> [PROBLEM TO WORK ON]: Return the full set of entries precisely. Do not carry over any pictures.

> [PROVIDED DATA]:
=====
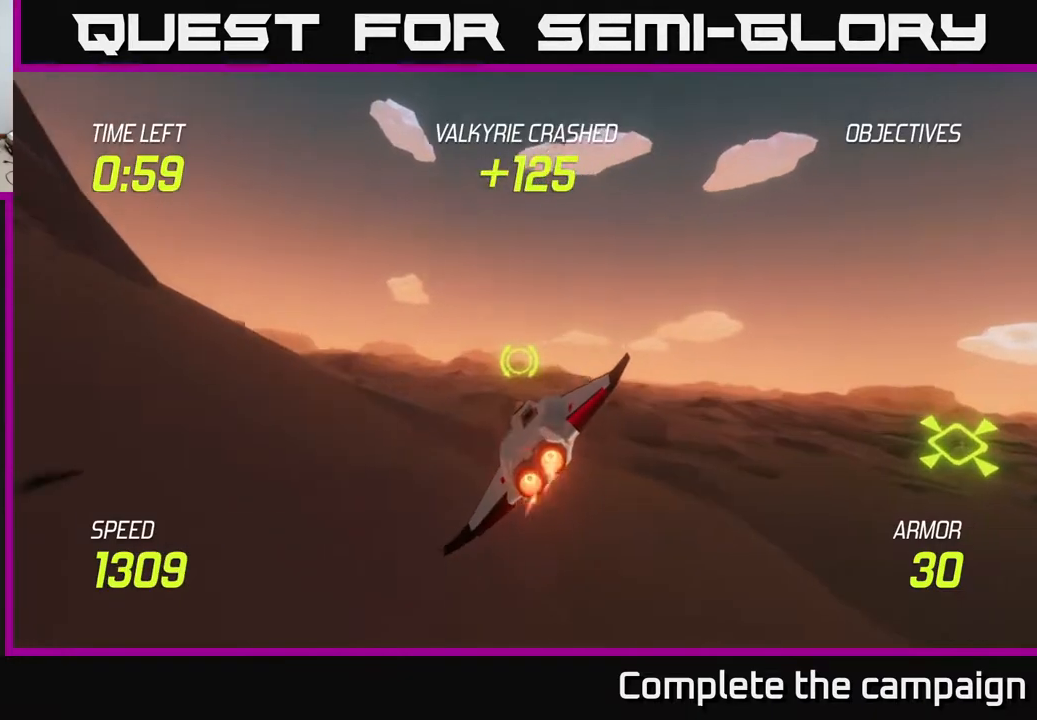
{"buttons": ["L2"], "left_stick": "left", "right_stick": "center", "events": []}
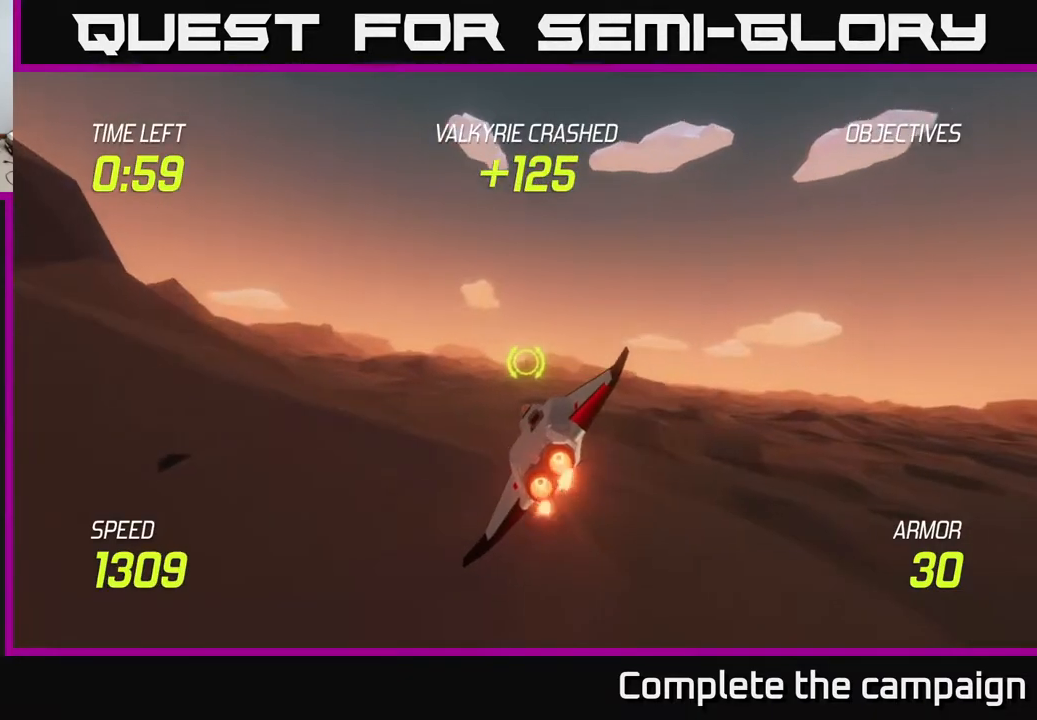
{"buttons": ["L2"], "left_stick": "left", "right_stick": "center", "events": []}
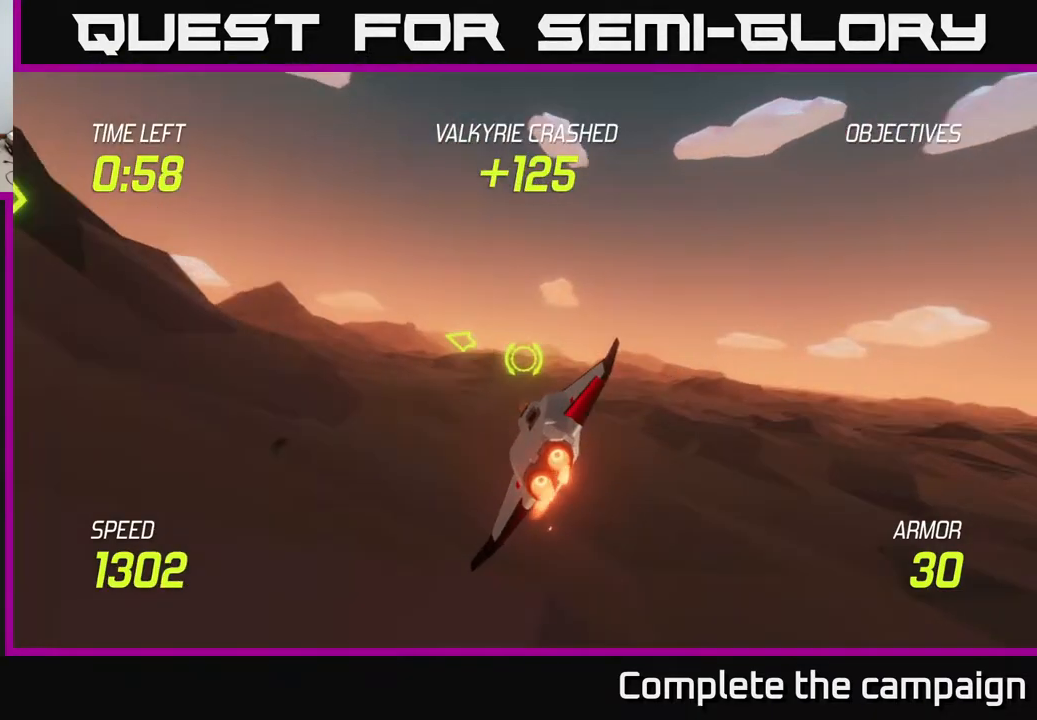
{"buttons": ["L2"], "left_stick": "left", "right_stick": "center", "events": []}
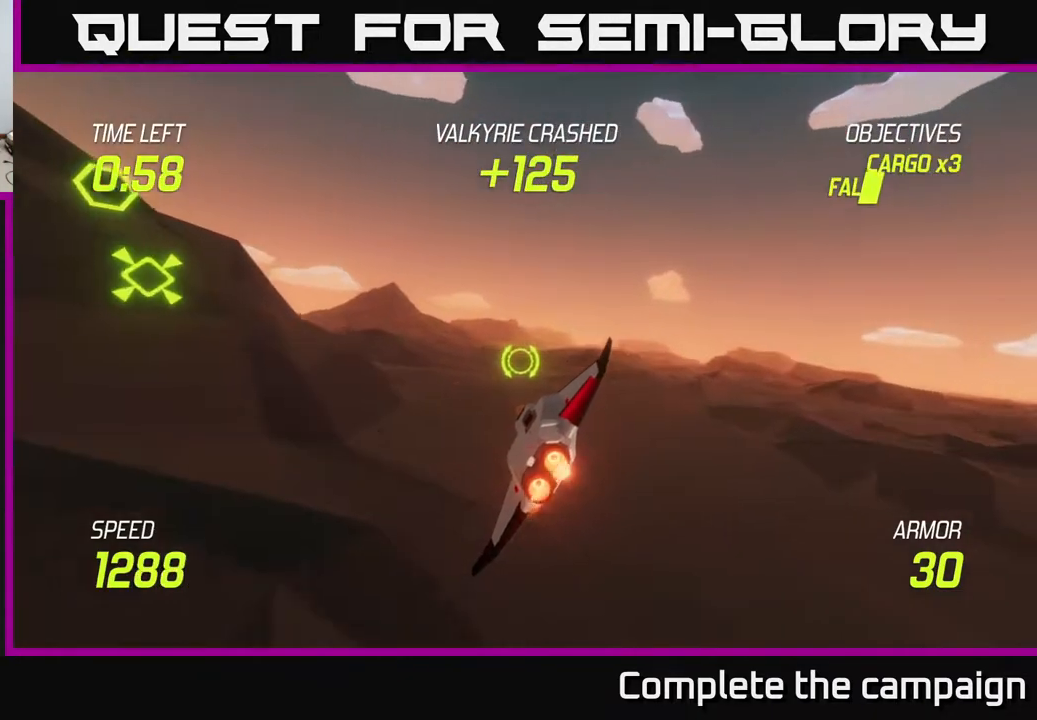
{"buttons": ["L2"], "left_stick": "left", "right_stick": "center", "events": [[150, "left_stick", "up-left"], [400, "left_stick", "left"]]}
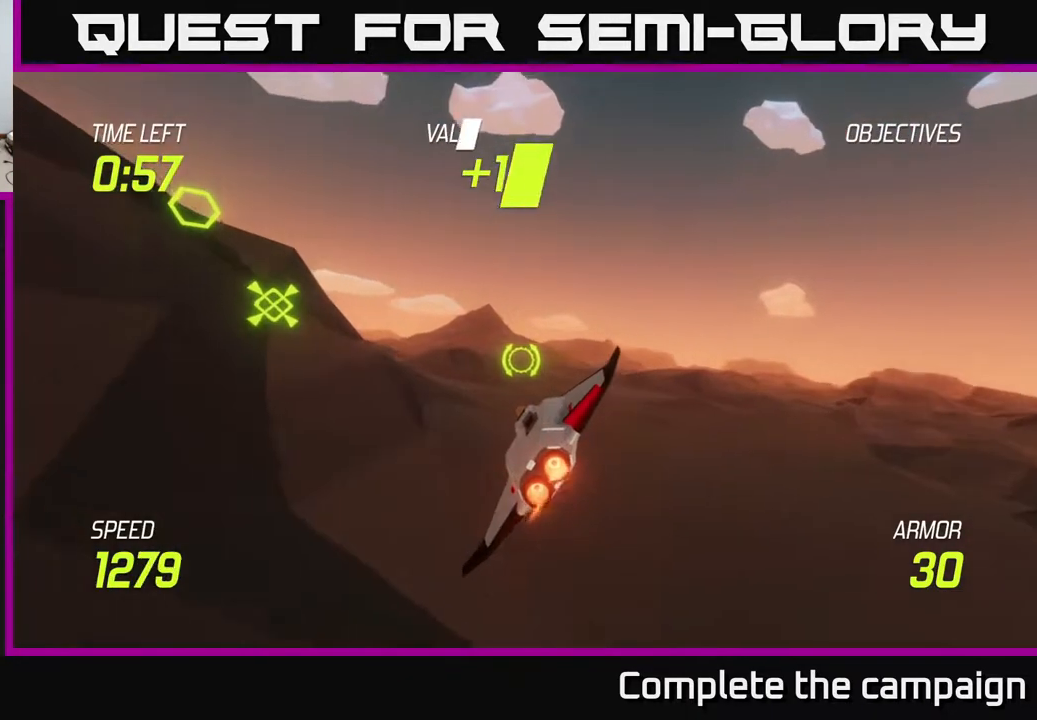
{"buttons": ["L2"], "left_stick": "up-left", "right_stick": "center", "events": [[183, "left_stick", "up-left"], [283, "left_stick", "left"], [433, "left_stick", "up-left"]]}
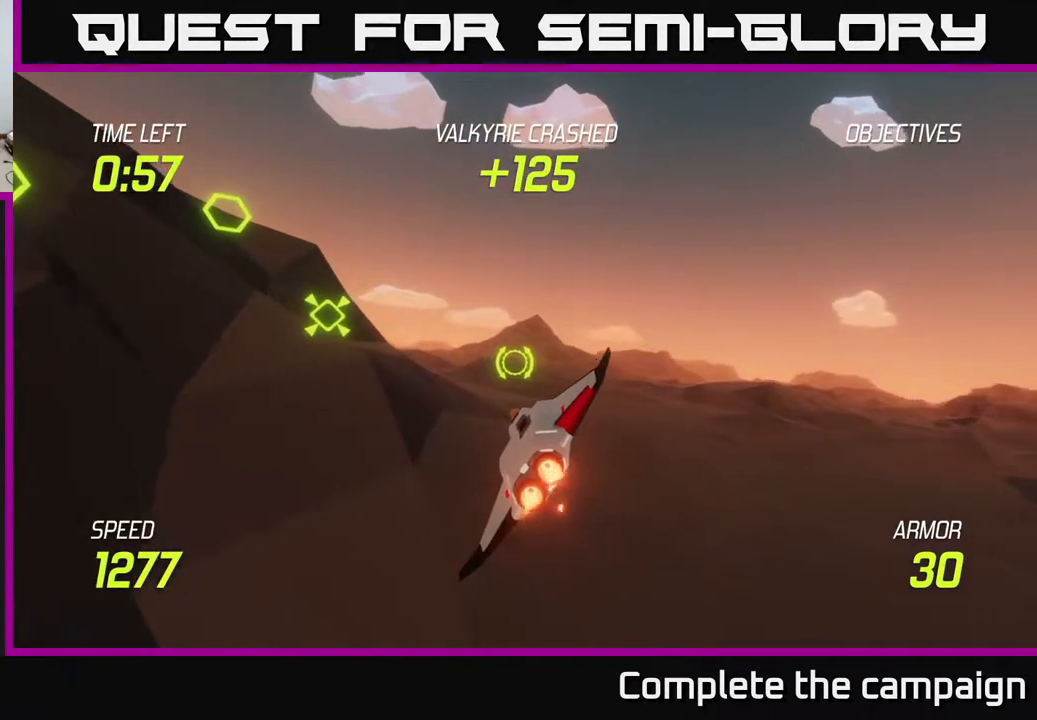
{"buttons": ["L2"], "left_stick": "up-left", "right_stick": "center", "events": [[117, "left_stick", "center"], [350, "left_stick", "up-left"]]}
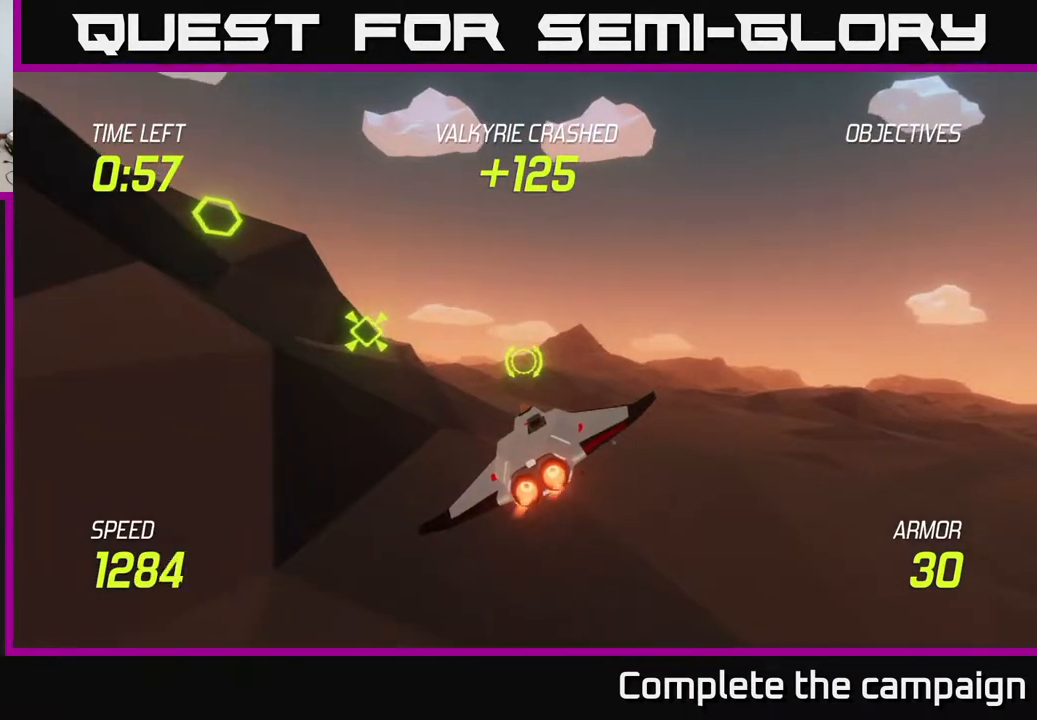
{"buttons": ["L2"], "left_stick": "up-left", "right_stick": "center", "events": [[33, "left_stick", "center"], [250, "left_stick", "left"], [433, "left_stick", "up-left"]]}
=====
> [OUTPUT]:
{"buttons": ["L2"], "left_stick": "left", "right_stick": "center", "events": []}
{"buttons": ["L2"], "left_stick": "left", "right_stick": "center", "events": []}
{"buttons": ["L2"], "left_stick": "left", "right_stick": "center", "events": []}
{"buttons": ["L2"], "left_stick": "left", "right_stick": "center", "events": [[150, "left_stick", "up-left"], [400, "left_stick", "left"]]}
{"buttons": ["L2"], "left_stick": "up-left", "right_stick": "center", "events": [[183, "left_stick", "up-left"], [283, "left_stick", "left"], [433, "left_stick", "up-left"]]}
{"buttons": ["L2"], "left_stick": "up-left", "right_stick": "center", "events": [[117, "left_stick", "center"], [350, "left_stick", "up-left"]]}
{"buttons": ["L2"], "left_stick": "up-left", "right_stick": "center", "events": [[33, "left_stick", "center"], [250, "left_stick", "left"], [433, "left_stick", "up-left"]]}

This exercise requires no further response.